The "theory" is confusing, anyway, whether adding "parts" of left to "parts" of right, and vice-versa, or "simply" adding together/blending the left and right channels to make a center channel.  I have planned for some time to have a main, multi-driver center channel, and I even have a 3rd MA-9S2 sitting there, ready to drive it, and I will do this sooner or later.  Meanwhile, I have been told repeatedly by folks who should know that there is more to summing left and right channels "correctly" than just tapping a channel and/or strapping leads together, whether at line or at speaker level.  In fact, I first approached James Bongiorno about designing a transformer-based stereo channel sum-er.  But by then B was already convinced that he had discovered the only viable answer to this in his Trinaural processor, and he literally would not "waste [my] time and money" on a "non-solution" like I wanted.  He did offer to build a Trinaural processor for me, and he also offered me a money-back guarantee; but at the time it just seemed like "too much" to me.
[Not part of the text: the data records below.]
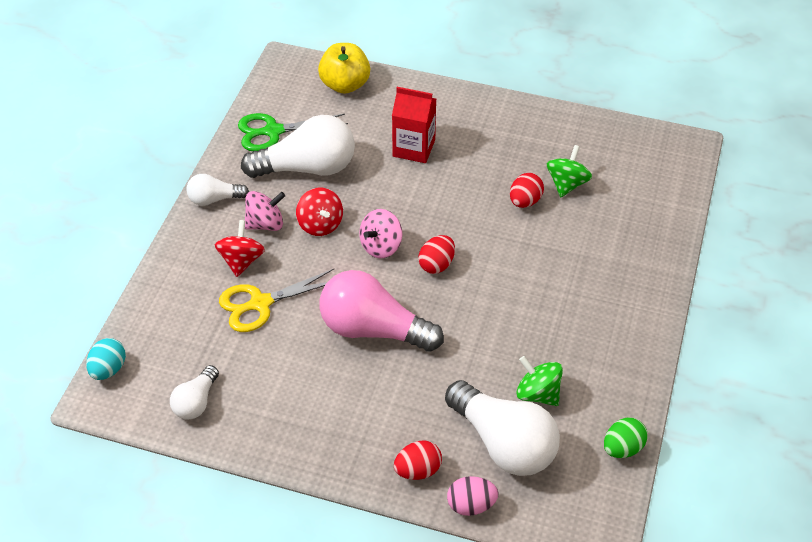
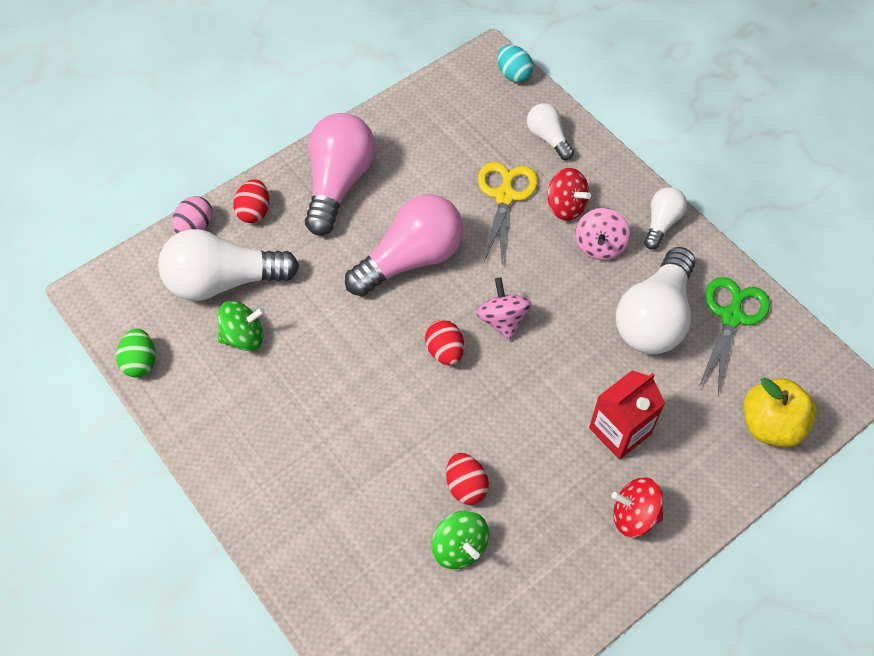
camera: 125 degrees right, 10 degrees up
(196, 402) = (437, 111): white light bulb -> white light bulb (548, 138)
(320, 224) = (567, 287): red spinning top -> red spinning top (634, 515)
(337, 426) = (338, 183): none -> pink light bulb

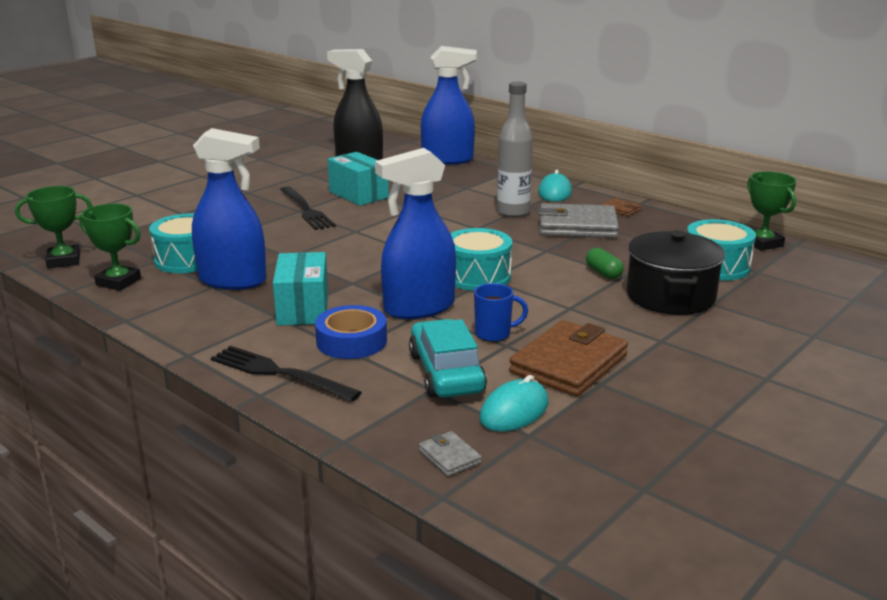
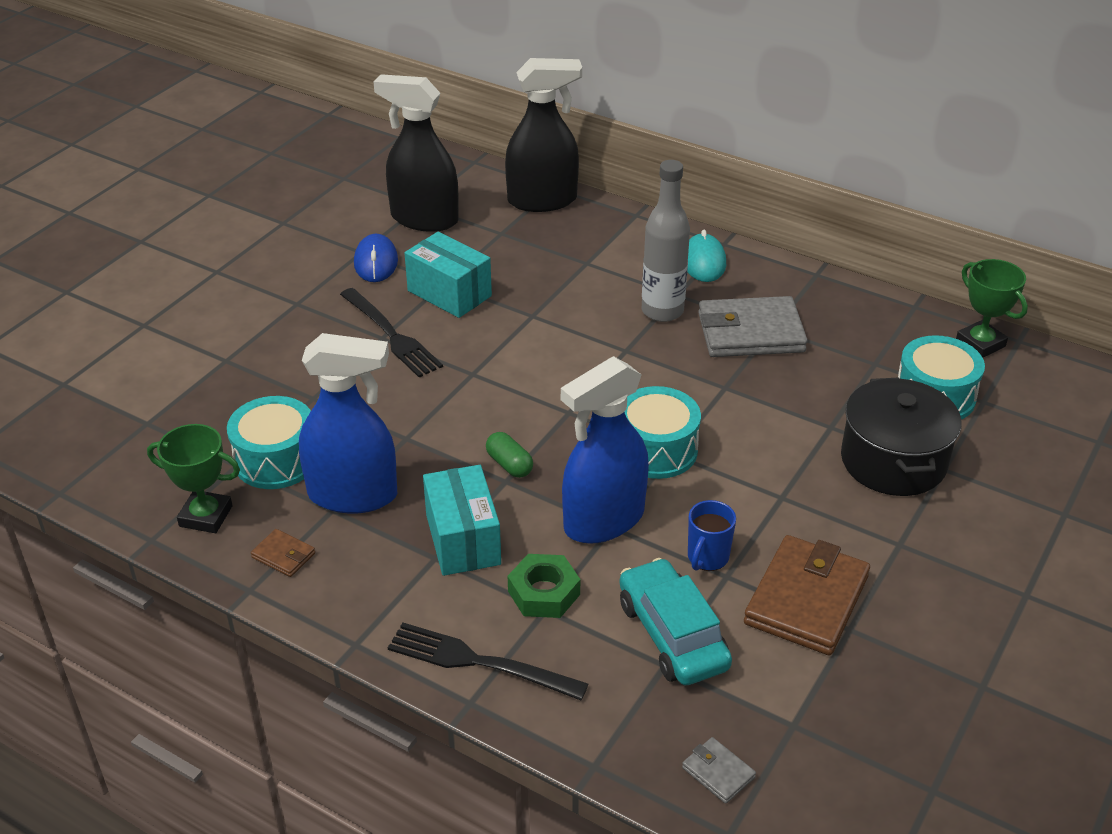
camera: 10 degrees left, 15 degrees up
(64, 261) = (112, 481): green trophy -> none
(314, 178) = (376, 262): none -> blue mouse
(351, 341) = (544, 593): blue tape -> green nut
(448, 160) = (542, 200): blue spray bottle -> black spray bottle
(494, 334) = (707, 558): blue mug -> blue mug turned 135 degrees clockwise
(514, 411) = (767, 688): turquoise mouse -> none
(603, 273) = (805, 425): green capsule -> green capsule (509, 464)
(620, 209) = (795, 290): brown wallet -> brown wallet (283, 555)

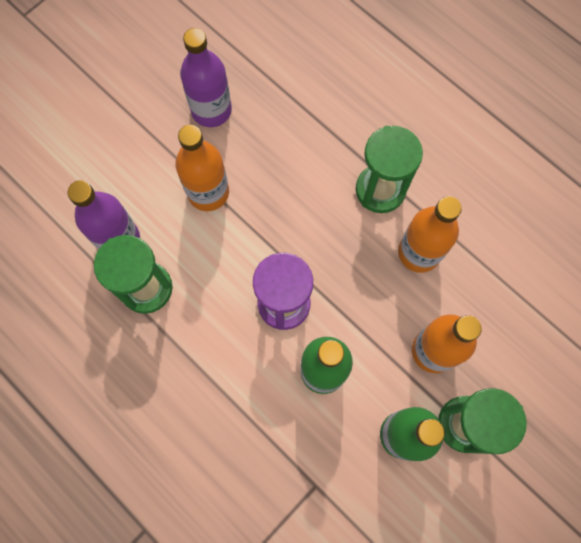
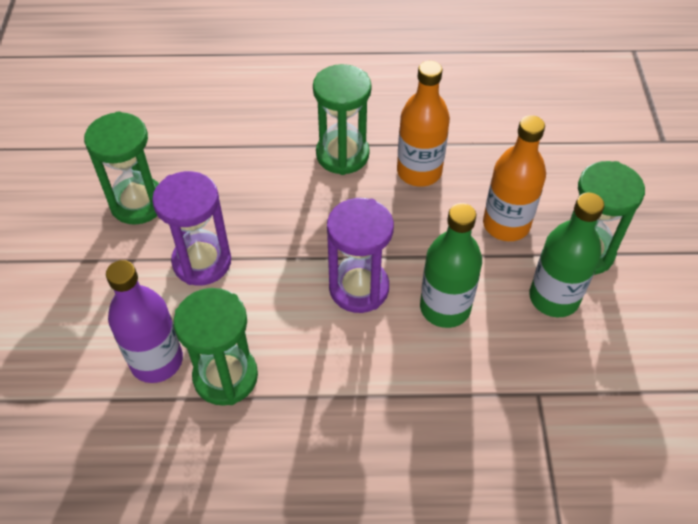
camera: 45 degrees left, 20 degrees down
(208, 192) = (202, 262): orange bottle -> purple hourglass
(211, 110) = (138, 203): purple bottle -> green hourglass

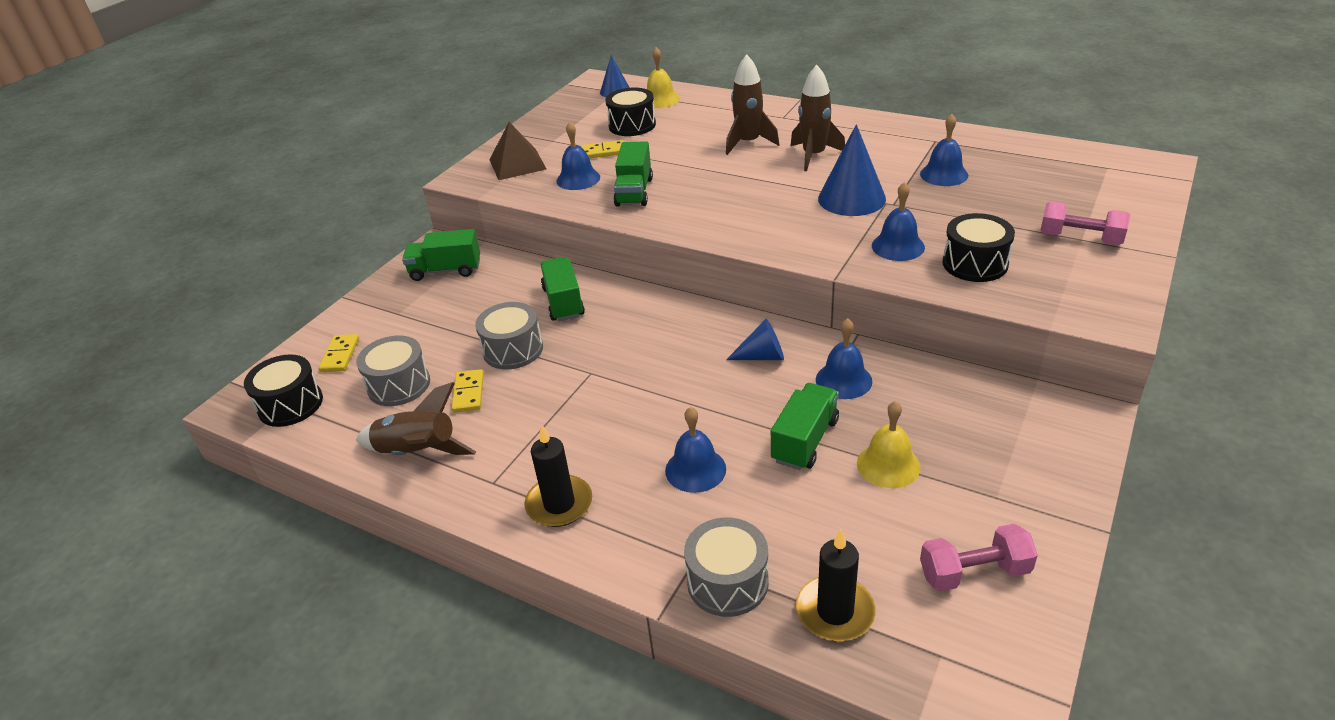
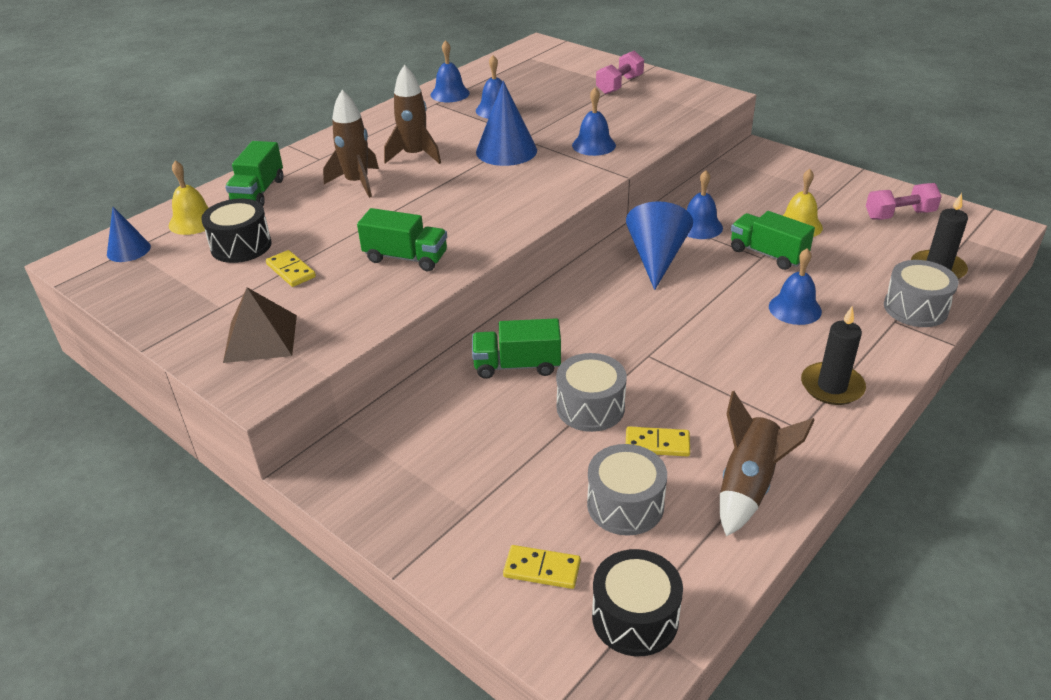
camera: 80 degrees left, 0 degrees up
(446, 270) = (391, 463): green truck -> green truck (258, 192)
(578, 179) = (343, 293): blue bell -> blue bell (450, 94)
(603, 152) = (291, 271): yellow domino -> yellow domino turned 45 degrees counterclockwise
(762, 356) = (656, 258): blue cone -> blue cone, size x1.68
(974, 572) = (899, 215): pink dumbbell -> pink dumbbell turned 75 degrees clockwise
(975, 263) = (633, 123): black drum -> none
Sadly, although I have listened intently to all the experts, I have yet to hear a simple explanation for the "channel thing" that I really understand.  Apparently, generic stereo phase "issues" make any sort of summing mix-and-match a fairly wild hit-and-miss proposition, due to electrical and (ultimately) audible summing and cancellation that might or might not be wholly predicted or predictable (unless you're James Bongiorno...).  Naturally, I won't let reality nor concerns about it stop me from trying a center channel, and of course I will tell all here, apropos.